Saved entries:
☆ ☆ ☆ ☆ ☆ ☆ ☆
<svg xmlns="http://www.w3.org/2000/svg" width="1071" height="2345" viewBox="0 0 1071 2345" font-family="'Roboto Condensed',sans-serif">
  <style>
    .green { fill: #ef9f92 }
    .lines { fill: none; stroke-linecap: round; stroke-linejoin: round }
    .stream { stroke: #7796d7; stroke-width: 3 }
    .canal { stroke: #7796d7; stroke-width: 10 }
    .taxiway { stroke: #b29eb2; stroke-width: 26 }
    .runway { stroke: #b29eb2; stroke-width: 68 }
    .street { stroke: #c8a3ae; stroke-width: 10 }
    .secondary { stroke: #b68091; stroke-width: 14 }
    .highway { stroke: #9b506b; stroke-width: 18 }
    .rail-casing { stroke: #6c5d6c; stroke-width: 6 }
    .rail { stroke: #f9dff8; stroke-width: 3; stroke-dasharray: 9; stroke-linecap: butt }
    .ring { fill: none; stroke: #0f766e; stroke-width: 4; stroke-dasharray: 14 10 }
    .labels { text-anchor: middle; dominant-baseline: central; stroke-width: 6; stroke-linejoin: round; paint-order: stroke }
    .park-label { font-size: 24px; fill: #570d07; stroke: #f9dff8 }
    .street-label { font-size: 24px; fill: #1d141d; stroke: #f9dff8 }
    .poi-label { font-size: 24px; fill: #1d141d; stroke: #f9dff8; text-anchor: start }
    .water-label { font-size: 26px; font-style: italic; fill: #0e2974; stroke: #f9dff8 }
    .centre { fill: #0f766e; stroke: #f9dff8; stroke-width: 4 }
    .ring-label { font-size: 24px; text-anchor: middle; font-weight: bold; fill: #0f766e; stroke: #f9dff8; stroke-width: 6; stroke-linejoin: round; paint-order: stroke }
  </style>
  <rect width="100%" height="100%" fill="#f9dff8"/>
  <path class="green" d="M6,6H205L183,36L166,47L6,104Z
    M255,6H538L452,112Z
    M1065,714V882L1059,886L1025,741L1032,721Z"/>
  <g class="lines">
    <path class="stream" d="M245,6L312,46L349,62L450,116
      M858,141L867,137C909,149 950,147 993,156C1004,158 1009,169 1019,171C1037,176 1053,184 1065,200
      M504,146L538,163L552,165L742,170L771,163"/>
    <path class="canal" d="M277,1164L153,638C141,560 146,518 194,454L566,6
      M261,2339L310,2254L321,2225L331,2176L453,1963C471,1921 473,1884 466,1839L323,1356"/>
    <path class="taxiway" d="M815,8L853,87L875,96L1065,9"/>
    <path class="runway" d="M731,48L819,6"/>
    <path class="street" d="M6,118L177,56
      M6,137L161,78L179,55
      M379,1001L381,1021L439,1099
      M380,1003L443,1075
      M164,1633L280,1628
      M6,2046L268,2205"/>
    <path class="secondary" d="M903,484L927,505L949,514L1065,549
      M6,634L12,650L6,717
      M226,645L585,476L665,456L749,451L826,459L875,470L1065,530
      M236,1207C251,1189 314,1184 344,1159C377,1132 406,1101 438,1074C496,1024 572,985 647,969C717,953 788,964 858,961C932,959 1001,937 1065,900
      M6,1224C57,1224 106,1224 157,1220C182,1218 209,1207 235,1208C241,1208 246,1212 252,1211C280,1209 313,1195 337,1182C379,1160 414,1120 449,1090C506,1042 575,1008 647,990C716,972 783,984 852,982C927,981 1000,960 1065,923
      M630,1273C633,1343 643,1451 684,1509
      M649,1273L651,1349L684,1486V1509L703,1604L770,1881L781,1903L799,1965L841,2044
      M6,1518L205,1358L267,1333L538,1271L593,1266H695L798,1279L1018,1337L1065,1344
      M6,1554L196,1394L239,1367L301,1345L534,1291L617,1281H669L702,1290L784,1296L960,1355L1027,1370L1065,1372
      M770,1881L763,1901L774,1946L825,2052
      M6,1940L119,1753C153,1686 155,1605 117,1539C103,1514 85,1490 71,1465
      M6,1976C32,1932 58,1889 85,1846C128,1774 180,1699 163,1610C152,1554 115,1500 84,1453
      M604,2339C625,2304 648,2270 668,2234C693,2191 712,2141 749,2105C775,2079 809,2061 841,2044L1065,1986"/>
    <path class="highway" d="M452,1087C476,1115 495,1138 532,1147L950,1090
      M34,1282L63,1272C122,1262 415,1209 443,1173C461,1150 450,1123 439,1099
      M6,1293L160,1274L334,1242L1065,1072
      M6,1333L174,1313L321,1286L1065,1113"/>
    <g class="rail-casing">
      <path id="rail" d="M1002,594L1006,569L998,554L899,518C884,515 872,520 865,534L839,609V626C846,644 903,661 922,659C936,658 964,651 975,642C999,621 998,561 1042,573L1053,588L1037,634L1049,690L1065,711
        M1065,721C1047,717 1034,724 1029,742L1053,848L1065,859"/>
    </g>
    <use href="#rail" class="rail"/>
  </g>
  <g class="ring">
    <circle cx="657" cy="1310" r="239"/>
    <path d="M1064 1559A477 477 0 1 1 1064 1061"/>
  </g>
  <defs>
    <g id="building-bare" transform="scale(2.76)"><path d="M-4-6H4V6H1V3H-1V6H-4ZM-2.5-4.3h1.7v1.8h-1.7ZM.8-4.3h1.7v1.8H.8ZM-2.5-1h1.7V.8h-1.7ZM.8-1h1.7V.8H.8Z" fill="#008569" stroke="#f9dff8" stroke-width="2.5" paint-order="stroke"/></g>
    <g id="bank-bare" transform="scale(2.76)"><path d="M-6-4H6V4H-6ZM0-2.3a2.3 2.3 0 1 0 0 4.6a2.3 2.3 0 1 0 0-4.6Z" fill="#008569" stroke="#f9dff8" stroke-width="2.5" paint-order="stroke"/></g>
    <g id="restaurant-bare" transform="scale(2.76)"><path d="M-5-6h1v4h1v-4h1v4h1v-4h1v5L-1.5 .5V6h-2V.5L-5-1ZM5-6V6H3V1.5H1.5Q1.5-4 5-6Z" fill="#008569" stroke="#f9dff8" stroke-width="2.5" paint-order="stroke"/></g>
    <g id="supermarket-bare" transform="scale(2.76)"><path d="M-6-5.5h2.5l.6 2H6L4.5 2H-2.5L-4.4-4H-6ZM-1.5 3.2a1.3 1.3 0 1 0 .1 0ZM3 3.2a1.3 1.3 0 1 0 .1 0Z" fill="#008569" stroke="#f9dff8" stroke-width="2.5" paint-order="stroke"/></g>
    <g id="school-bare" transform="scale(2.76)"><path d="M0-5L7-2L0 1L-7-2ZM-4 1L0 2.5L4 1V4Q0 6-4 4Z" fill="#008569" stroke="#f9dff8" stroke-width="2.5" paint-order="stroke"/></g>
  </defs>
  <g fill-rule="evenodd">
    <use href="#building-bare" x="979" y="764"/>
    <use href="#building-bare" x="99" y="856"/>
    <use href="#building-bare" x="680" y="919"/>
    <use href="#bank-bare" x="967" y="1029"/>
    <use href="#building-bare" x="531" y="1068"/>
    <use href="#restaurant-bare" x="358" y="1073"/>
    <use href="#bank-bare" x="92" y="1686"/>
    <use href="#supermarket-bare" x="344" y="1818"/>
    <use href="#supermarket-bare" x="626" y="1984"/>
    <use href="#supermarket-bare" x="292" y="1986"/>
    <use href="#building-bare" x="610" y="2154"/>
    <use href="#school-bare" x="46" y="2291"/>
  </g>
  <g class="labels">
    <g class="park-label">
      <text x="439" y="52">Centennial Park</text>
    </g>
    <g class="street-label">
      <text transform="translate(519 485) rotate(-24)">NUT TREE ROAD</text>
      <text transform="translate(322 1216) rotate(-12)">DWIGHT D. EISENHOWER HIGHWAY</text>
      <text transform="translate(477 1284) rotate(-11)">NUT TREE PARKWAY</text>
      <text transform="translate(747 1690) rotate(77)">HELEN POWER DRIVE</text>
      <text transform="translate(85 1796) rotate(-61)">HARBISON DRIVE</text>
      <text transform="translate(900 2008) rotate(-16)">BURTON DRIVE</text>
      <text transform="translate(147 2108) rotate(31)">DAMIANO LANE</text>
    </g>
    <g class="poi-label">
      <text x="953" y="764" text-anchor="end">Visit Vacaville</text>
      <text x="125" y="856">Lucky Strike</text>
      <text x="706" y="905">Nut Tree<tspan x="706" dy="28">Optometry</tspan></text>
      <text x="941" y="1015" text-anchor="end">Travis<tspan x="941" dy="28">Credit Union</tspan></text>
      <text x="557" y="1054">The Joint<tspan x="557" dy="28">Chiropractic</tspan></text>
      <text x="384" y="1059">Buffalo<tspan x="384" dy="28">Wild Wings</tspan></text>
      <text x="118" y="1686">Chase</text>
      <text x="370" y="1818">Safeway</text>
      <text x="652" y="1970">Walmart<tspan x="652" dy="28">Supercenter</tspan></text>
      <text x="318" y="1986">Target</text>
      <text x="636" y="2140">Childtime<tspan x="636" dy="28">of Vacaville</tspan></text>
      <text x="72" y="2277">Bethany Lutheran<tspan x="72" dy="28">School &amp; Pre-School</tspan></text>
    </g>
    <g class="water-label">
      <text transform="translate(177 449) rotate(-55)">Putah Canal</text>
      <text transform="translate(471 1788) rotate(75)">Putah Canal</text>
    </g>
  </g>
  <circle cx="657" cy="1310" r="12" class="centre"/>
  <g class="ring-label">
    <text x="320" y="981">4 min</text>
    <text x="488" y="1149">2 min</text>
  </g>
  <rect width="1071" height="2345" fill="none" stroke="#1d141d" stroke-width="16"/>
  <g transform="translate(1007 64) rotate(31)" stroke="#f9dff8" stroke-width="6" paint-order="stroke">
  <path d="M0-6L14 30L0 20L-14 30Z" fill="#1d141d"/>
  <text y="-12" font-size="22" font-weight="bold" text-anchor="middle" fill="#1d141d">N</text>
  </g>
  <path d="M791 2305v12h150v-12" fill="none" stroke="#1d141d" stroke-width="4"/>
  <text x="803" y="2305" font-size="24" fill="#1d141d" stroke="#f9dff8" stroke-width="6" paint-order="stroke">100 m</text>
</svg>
☆ ☆ ☆ ☆ ☆ ☆ ☆
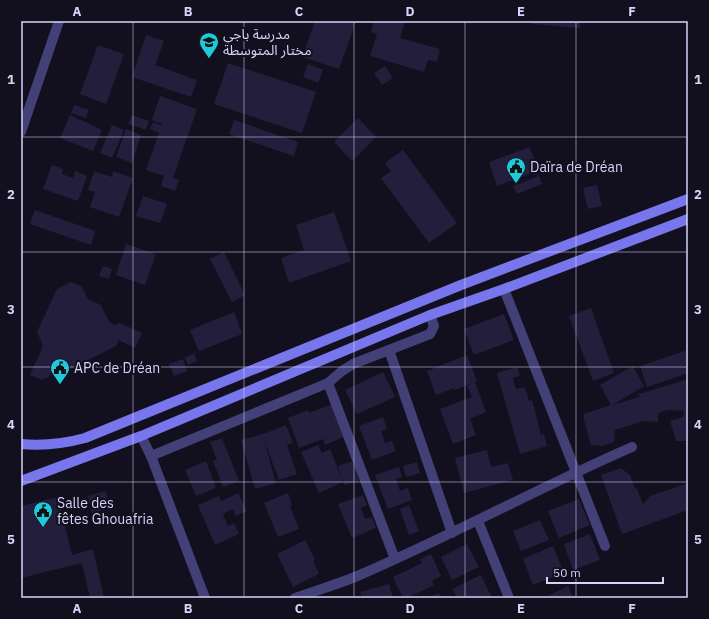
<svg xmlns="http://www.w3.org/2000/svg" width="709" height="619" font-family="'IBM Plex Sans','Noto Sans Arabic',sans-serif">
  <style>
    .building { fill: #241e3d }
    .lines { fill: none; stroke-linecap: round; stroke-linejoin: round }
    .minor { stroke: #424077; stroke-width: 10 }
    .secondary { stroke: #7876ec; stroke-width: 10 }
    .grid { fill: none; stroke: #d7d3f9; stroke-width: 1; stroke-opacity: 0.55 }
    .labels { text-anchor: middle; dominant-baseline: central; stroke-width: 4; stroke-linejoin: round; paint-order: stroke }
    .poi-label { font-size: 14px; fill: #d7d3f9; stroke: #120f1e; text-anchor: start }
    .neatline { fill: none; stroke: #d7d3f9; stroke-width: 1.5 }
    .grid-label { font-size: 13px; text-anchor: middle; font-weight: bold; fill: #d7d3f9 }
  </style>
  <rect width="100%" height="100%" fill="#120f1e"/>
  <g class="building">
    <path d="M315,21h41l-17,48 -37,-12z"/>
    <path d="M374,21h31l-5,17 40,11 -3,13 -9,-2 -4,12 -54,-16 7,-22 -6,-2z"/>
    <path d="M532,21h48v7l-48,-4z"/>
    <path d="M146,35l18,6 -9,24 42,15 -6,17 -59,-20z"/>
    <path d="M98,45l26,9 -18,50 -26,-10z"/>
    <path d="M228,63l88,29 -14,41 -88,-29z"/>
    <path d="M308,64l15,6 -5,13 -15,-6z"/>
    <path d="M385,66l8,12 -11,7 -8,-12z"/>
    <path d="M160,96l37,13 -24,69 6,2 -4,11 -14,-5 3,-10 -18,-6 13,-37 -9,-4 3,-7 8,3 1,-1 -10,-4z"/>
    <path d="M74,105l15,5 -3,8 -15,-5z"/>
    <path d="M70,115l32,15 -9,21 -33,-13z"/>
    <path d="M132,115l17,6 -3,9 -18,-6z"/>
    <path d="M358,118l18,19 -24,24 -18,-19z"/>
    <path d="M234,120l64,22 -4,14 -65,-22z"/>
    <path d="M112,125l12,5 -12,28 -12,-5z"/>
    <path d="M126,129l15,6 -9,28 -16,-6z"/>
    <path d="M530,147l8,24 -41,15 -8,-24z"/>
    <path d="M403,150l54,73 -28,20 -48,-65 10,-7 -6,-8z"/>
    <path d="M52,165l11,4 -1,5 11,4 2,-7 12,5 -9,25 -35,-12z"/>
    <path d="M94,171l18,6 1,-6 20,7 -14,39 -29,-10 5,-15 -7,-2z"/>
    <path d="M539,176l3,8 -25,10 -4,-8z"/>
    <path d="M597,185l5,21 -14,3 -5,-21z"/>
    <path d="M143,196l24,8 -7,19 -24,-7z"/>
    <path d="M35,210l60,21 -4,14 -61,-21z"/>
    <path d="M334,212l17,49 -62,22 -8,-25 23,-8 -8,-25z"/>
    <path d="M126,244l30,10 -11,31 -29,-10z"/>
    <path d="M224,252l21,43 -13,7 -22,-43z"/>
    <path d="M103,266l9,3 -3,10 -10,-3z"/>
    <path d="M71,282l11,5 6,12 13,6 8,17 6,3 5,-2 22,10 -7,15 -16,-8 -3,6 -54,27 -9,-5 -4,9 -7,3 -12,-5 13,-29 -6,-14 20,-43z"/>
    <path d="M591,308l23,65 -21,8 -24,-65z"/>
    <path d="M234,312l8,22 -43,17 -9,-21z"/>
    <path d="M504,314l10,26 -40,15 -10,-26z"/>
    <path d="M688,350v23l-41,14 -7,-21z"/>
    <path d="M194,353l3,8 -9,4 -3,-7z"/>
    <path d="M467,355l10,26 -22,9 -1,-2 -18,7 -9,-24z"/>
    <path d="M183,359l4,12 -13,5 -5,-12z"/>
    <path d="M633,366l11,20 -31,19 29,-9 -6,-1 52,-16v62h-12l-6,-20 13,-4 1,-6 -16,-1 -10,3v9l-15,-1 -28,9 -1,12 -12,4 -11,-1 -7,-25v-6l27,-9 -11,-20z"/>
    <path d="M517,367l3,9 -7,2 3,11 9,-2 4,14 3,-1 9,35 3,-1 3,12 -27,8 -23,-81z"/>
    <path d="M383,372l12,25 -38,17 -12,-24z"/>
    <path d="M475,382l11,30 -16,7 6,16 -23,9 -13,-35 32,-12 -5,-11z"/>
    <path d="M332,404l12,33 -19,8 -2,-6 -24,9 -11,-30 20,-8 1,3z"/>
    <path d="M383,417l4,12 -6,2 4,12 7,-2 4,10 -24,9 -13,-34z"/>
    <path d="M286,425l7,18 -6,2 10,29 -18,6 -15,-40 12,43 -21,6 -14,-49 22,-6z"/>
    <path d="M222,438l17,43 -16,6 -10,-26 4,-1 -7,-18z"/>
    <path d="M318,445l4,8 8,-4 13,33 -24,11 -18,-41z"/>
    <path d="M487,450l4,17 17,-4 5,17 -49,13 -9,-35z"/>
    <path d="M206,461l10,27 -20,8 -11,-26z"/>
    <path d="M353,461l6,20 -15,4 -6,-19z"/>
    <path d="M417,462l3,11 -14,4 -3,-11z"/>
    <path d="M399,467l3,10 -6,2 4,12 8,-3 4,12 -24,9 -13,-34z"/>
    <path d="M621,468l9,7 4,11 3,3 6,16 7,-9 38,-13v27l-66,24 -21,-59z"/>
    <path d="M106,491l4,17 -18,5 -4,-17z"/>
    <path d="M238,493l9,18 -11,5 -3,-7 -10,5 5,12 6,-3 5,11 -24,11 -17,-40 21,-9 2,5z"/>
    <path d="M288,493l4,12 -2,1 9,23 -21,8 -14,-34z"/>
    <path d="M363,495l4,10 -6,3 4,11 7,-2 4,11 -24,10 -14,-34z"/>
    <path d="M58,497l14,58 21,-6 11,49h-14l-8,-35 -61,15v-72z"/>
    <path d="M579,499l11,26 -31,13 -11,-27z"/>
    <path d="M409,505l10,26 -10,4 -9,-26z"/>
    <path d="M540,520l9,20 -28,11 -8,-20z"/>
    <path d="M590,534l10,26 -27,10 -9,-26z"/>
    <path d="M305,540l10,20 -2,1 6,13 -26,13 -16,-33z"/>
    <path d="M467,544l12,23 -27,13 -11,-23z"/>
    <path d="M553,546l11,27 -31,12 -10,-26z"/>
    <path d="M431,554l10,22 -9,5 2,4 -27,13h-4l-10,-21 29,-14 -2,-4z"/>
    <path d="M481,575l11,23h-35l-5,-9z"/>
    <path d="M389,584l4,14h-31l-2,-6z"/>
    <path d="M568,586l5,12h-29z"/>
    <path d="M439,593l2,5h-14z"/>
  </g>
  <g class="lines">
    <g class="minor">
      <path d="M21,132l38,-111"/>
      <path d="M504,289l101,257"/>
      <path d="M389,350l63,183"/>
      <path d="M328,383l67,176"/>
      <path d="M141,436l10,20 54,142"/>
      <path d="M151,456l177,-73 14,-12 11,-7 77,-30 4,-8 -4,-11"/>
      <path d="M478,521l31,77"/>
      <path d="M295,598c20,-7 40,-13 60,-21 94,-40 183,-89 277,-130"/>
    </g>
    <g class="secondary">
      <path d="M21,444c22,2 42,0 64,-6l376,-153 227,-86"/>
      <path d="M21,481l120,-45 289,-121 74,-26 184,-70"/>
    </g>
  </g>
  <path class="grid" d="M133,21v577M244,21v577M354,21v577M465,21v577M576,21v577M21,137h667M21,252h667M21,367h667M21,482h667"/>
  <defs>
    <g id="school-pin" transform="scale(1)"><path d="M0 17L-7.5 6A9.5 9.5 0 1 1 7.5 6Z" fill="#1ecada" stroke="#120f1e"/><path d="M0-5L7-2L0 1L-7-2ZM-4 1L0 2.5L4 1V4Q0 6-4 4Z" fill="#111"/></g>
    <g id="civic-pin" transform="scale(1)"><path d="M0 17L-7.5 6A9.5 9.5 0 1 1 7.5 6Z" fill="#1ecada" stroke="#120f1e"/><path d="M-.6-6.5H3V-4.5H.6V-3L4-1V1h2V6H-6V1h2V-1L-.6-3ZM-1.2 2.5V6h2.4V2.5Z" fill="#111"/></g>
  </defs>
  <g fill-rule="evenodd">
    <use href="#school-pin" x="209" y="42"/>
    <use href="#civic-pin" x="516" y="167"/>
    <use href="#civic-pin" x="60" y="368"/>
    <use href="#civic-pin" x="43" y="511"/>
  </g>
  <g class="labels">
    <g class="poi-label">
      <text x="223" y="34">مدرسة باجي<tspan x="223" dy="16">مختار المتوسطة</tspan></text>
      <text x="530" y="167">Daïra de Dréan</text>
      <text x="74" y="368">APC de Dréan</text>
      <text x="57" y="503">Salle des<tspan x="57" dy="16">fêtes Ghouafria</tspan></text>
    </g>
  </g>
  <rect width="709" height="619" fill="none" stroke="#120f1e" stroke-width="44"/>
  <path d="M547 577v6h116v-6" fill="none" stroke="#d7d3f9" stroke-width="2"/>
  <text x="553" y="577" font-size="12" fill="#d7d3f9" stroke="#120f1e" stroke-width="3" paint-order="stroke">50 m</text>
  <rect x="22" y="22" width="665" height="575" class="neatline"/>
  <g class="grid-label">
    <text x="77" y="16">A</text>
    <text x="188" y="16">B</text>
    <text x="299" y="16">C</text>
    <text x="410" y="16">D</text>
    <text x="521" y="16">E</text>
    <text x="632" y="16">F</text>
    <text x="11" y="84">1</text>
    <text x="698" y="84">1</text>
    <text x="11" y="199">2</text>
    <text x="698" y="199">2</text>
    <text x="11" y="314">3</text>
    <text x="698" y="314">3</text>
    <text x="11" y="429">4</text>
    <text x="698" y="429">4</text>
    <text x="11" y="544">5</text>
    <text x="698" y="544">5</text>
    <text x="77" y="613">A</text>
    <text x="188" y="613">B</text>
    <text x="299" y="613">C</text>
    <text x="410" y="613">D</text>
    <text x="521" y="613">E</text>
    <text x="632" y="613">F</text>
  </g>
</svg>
☆ ☆ ☆ ☆ ☆ ☆ ☆
Some lines of the records above may hold the word "family". Report how many, and nothing else.

RESULT → 2